**SUPPLIED MATERIAL**
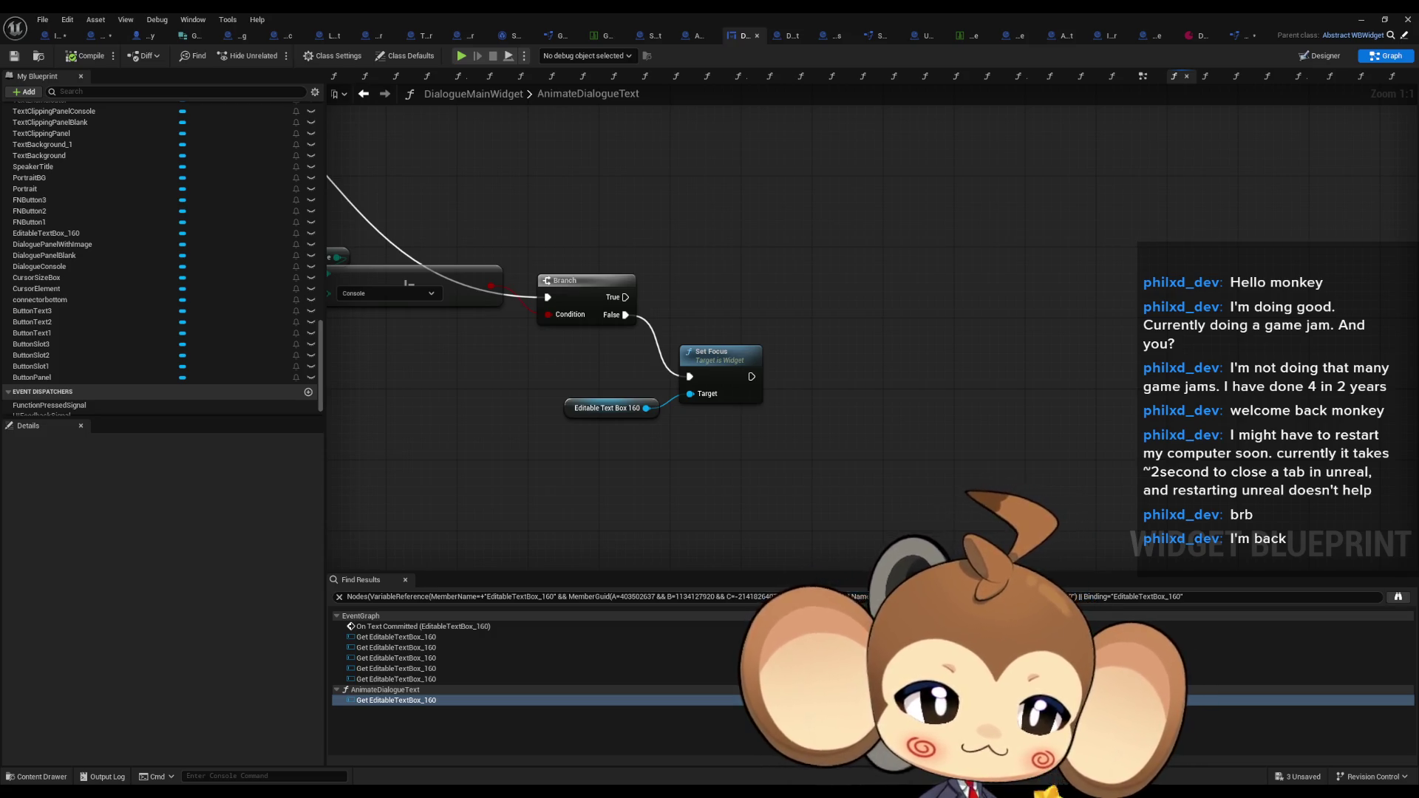
Search the All Actions menu for 'set input' in the empty space below Set Focus
{"action": "left_click_drag", "start_coordinate": [895, 492], "coordinate": [741, 439]}
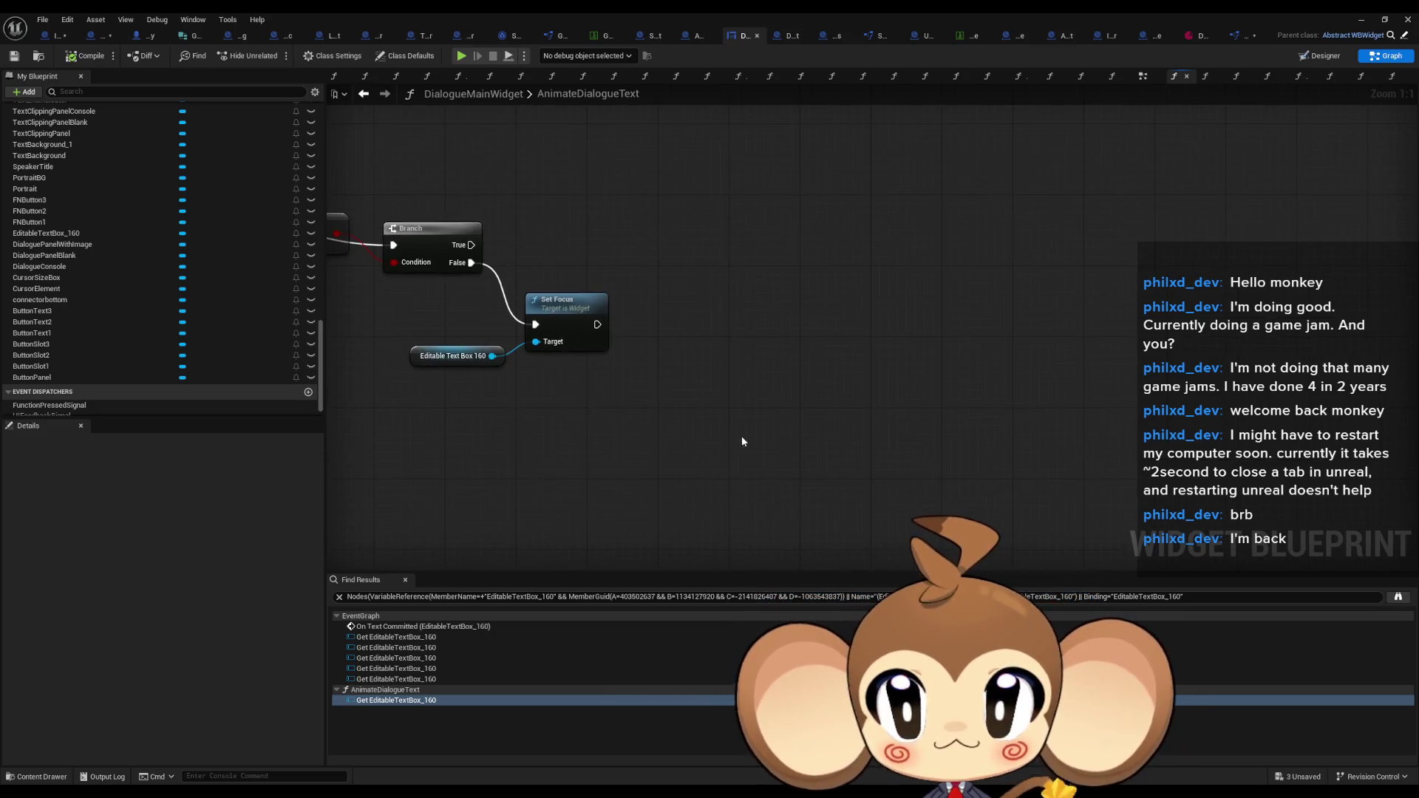
{"action": "right_click", "coordinate": [769, 460]}
{"action": "type", "text": "set input"}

**WHAT TO PRODUCE**
Once the pictures are removed, copy the listing exactly.

**EXERCISE SOLUTION**
Search the All Actions menu for 'set input' in the empty space below Set Focus
{"action": "left_click_drag", "start_coordinate": [895, 492], "coordinate": [741, 439]}
{"action": "right_click", "coordinate": [769, 460]}
{"action": "type", "text": "set input"}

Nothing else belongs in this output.